The execs say the decision to include Fleit’s own story about living with alopecia, including voiceovers and on-screen testimonials about her emotional experience while making “Bama Rush,” throughout a significant portion of the doc was not one they came to lightly. According to Freston, the idea was first raised by Fleit “a good quarter into the filmmaking process.”

“When she was on the ground filming, she wanted to show maximum empathy towards her subjects,” Freston said. “So by Rachel putting herself in the film, she’s standing shoulder to shoulder with them.
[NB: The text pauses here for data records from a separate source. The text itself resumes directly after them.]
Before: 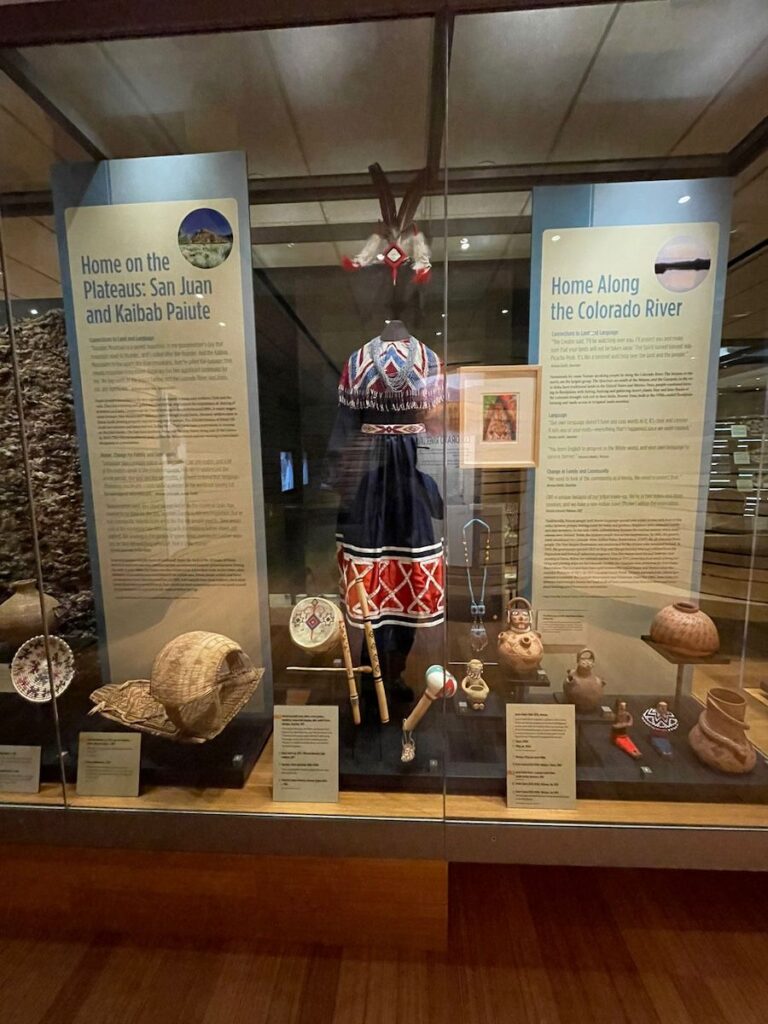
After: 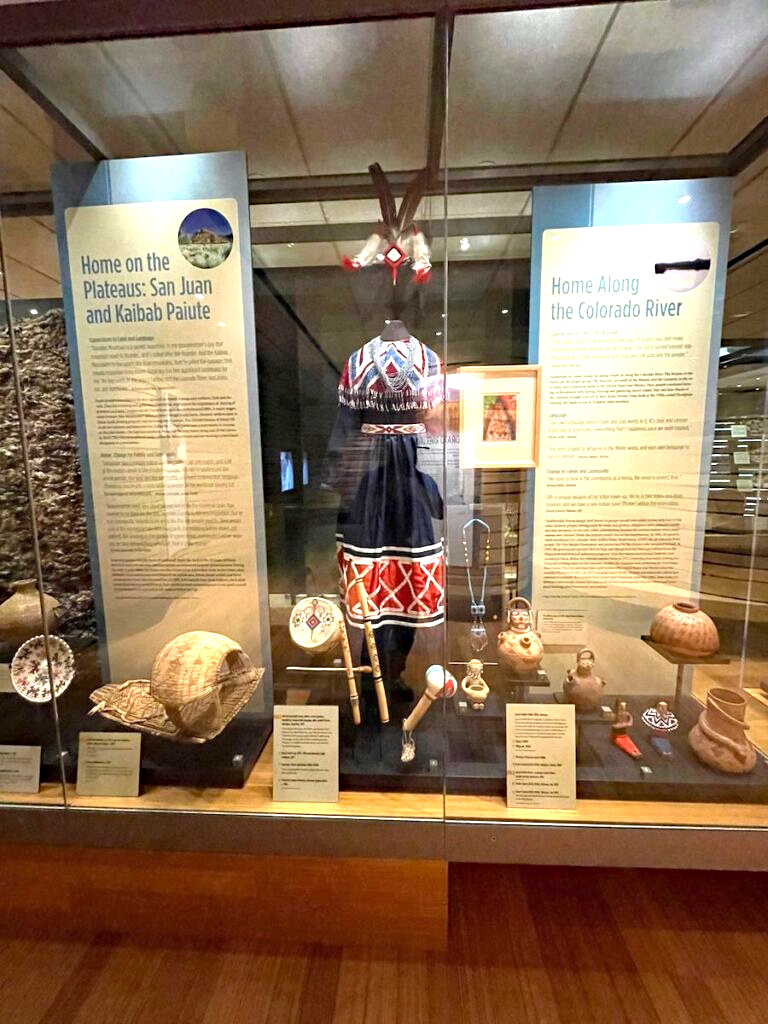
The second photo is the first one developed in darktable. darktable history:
exposure: black level correction 0, exposure 1.1 EV, compensate exposure bias true, compensate highlight preservation false
haze removal: compatibility mode true, adaptive false
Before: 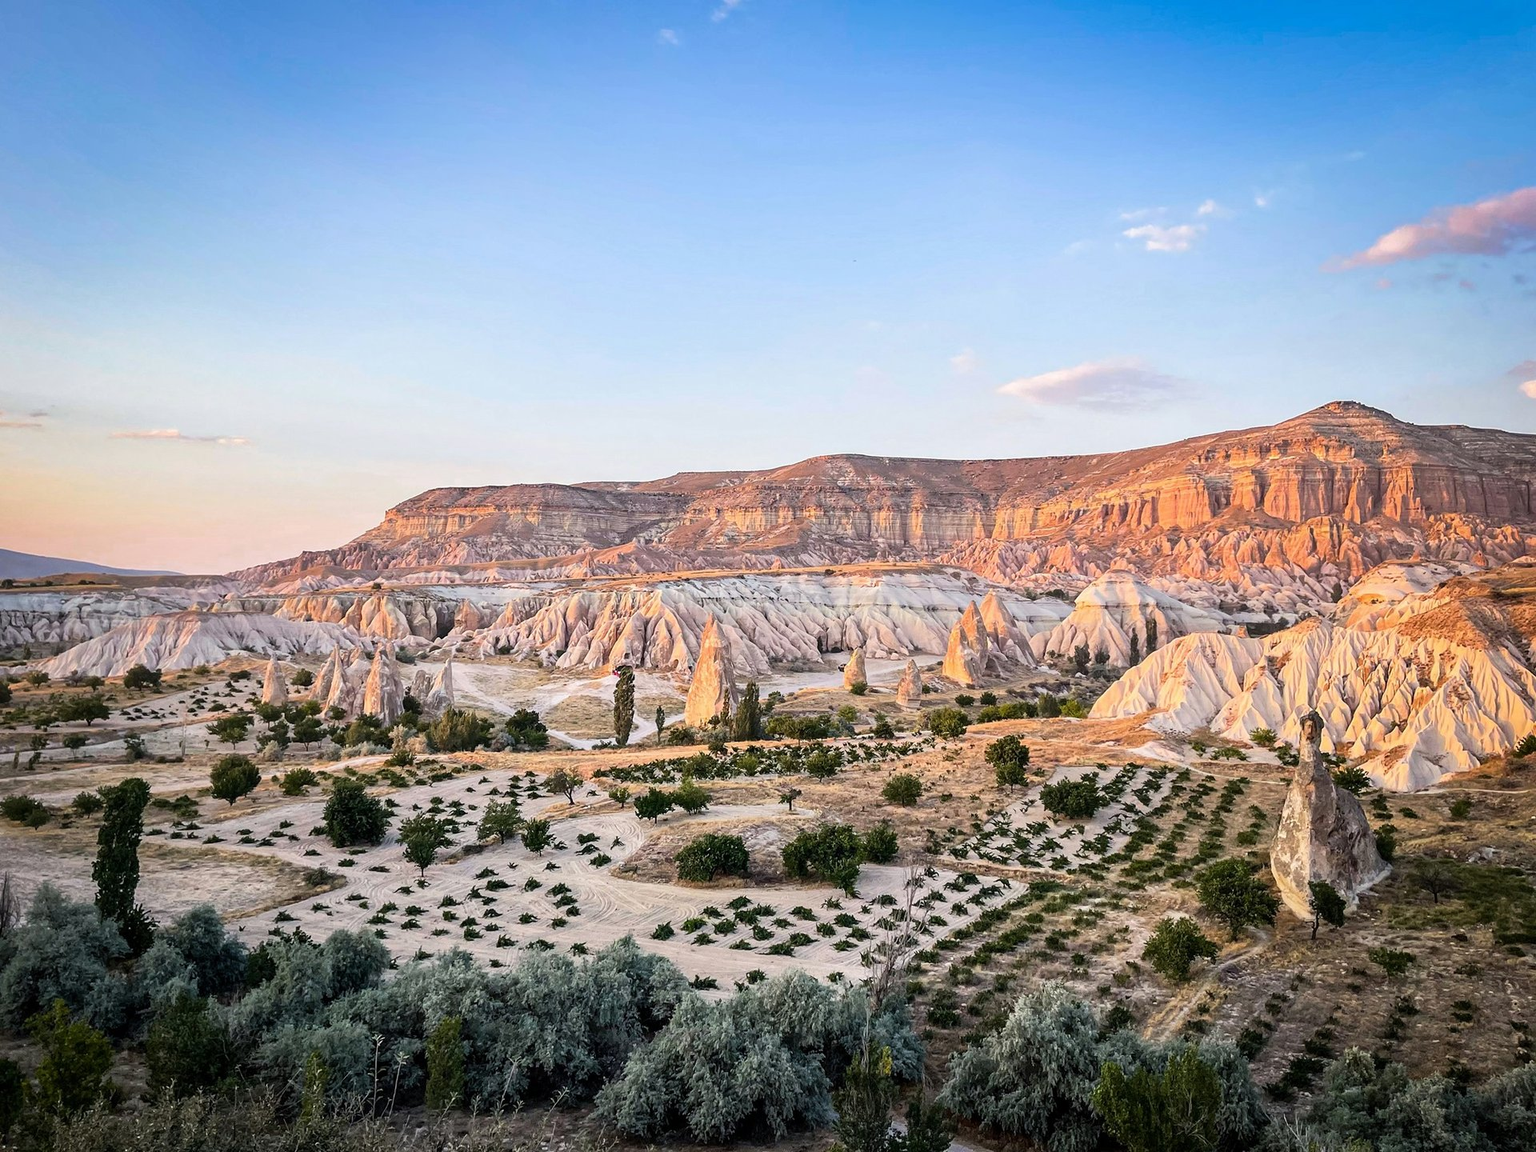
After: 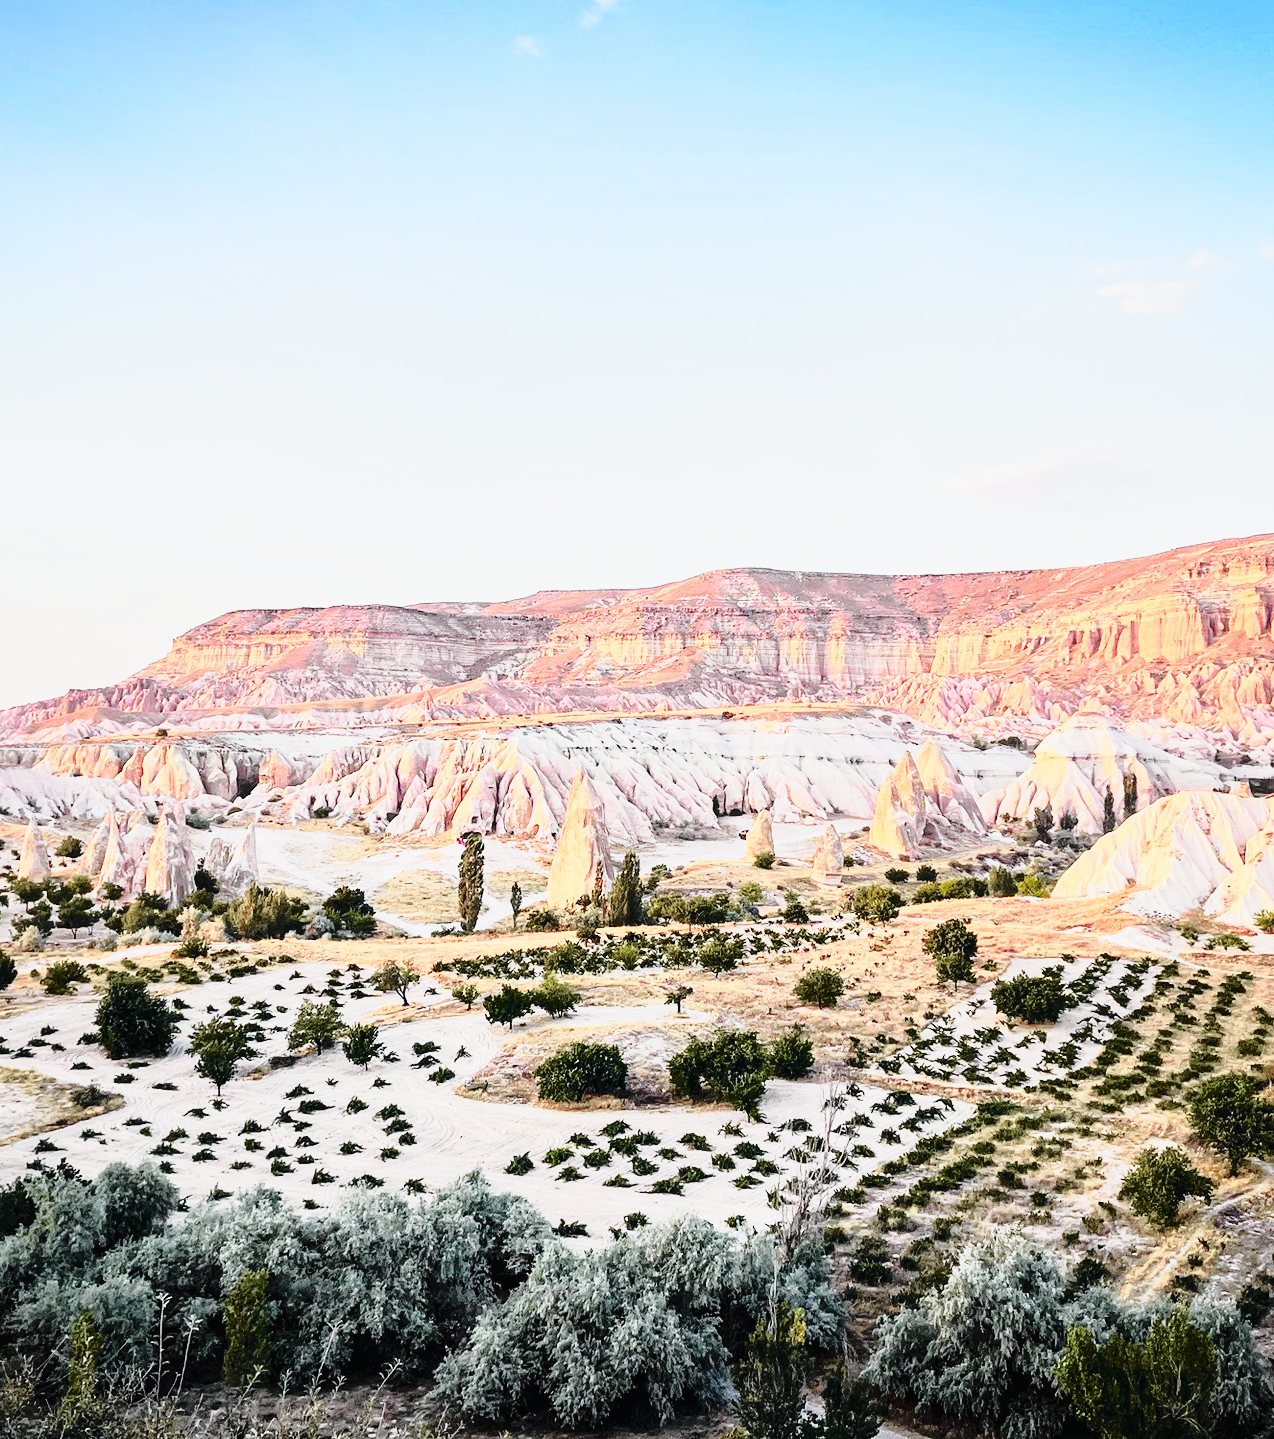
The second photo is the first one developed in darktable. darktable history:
base curve: curves: ch0 [(0, 0) (0.032, 0.037) (0.105, 0.228) (0.435, 0.76) (0.856, 0.983) (1, 1)], preserve colors none
crop and rotate: left 16.125%, right 17.516%
tone curve: curves: ch0 [(0, 0.009) (0.105, 0.08) (0.195, 0.18) (0.283, 0.316) (0.384, 0.434) (0.485, 0.531) (0.638, 0.69) (0.81, 0.872) (1, 0.977)]; ch1 [(0, 0) (0.161, 0.092) (0.35, 0.33) (0.379, 0.401) (0.456, 0.469) (0.502, 0.5) (0.525, 0.518) (0.586, 0.617) (0.635, 0.655) (1, 1)]; ch2 [(0, 0) (0.371, 0.362) (0.437, 0.437) (0.48, 0.49) (0.53, 0.515) (0.56, 0.571) (0.622, 0.606) (1, 1)], color space Lab, independent channels, preserve colors none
And it allows the audience to help identify with that, in wanting to belong.”

Gabai says that there were then “a lot of discussions” about inserting Fleit, as that was “obviously not part of the original creative pitch” for the Max project.

“There were elements that fed into it that came out of early discussion, but it was not part of the creative conception for the project,” Gabai said. “It was something that she brought in about a quarter of the way in. It wasn’t something that she did immediately. And the first time she actually experimented with it, it was probably on a late-stage rough cut after we had already seen rough cuts where she was not in the film at all, and she put herself in a few scenes on camera, just to see what it felt like. And we watched it and we showed it to a bunch of people, and I would say literally 50% of the people we showed it to said, ‘I don’t like seeing her in there, take it out. I just want to want to see the girls,’ and 50% of people said, ‘That feels like the heart of the film, you need to lean into that.’ And it was a moment where we really had to sit down with Rachel and say, how do you feel? And she was not certain at the time, but she said, I think at the very least I want to pursue this and see what it does for the film.”

Vice Studios “really wrangled” with the choice during the film, continuing to show the footage to different audiences to see how they reacted to it. And ultimately, “we felt like going through that process, we had to just go with all of our collective instincts and our director’s, and her instinct was to lean into that,” Gabai said.

Next up for Vice Studios, Gabai says to expect a fall commercial premiere for “Superpower,” a doc film centered on comedic actor-turned-president of Ukraine Volodymyr Zelenskyy directed by Sean Penn and Aaron Kaufman, which Vice debuted at the Berlin Film Festival earlier this year.

Additionally, the studio chief says Vice just wrapped production on what he calls the “be all end all” Tammy Faye Bakker documentary, directed by “Murderball” filmmaker Dana Adam Shapiro.